Selig replaces Acting Chair Caroline Pham, who departed to become Chief Legal Officer at MoonPay. His confirmation is not just a personnel change. It is the final piece of a regulatory overhaul intended to dismantle the hostile environment of the previous administration.

I’m in favor of the minimum effective dose of regulation, no more, no less. . Michael Selig, Confirmation Hearing

From Wheat to Wallets

Selig takes the helm as Congress prepares to massively expand the agency’s jurisdiction. The pending CLARITY Act, which passed the House in July, would grant the CFTC primary oversight of spot digital commodity markets.
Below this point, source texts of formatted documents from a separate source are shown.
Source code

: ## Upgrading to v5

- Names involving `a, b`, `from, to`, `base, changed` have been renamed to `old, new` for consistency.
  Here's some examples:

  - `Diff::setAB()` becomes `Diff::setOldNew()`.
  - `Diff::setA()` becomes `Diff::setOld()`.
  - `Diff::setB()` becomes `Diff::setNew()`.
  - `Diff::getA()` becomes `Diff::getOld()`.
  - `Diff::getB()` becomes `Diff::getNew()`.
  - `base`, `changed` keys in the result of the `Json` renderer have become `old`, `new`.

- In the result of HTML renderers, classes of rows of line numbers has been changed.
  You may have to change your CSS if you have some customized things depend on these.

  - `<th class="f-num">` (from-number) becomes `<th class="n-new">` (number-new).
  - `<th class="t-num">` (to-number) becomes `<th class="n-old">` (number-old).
This legislation effectively rebrands the regulator from an agricultural watchdog into the primary sheriff of a $3 trillion crypto economy.

The new Chairman faces immediate logistical hurdles. The CFTC is currently operating with a skeletal commission and faces a potential 20% budget cut. Selig must now build a regime capable of policing 24/7 global markets with resources designed for grain silos.

Institutional Context

The market response was muted, with Bitcoin holding steady near $86,000 on Thursday. The lack of volatility suggests the confirmation was fully priced in. Smart money is looking further out: Selig’s alignment with SEC Chair Atkins signals the end of the inter-agency turf wars that plagued the industry for years. For institutional allocators, regulatory clarity is no longer a hope. It is personnel policy.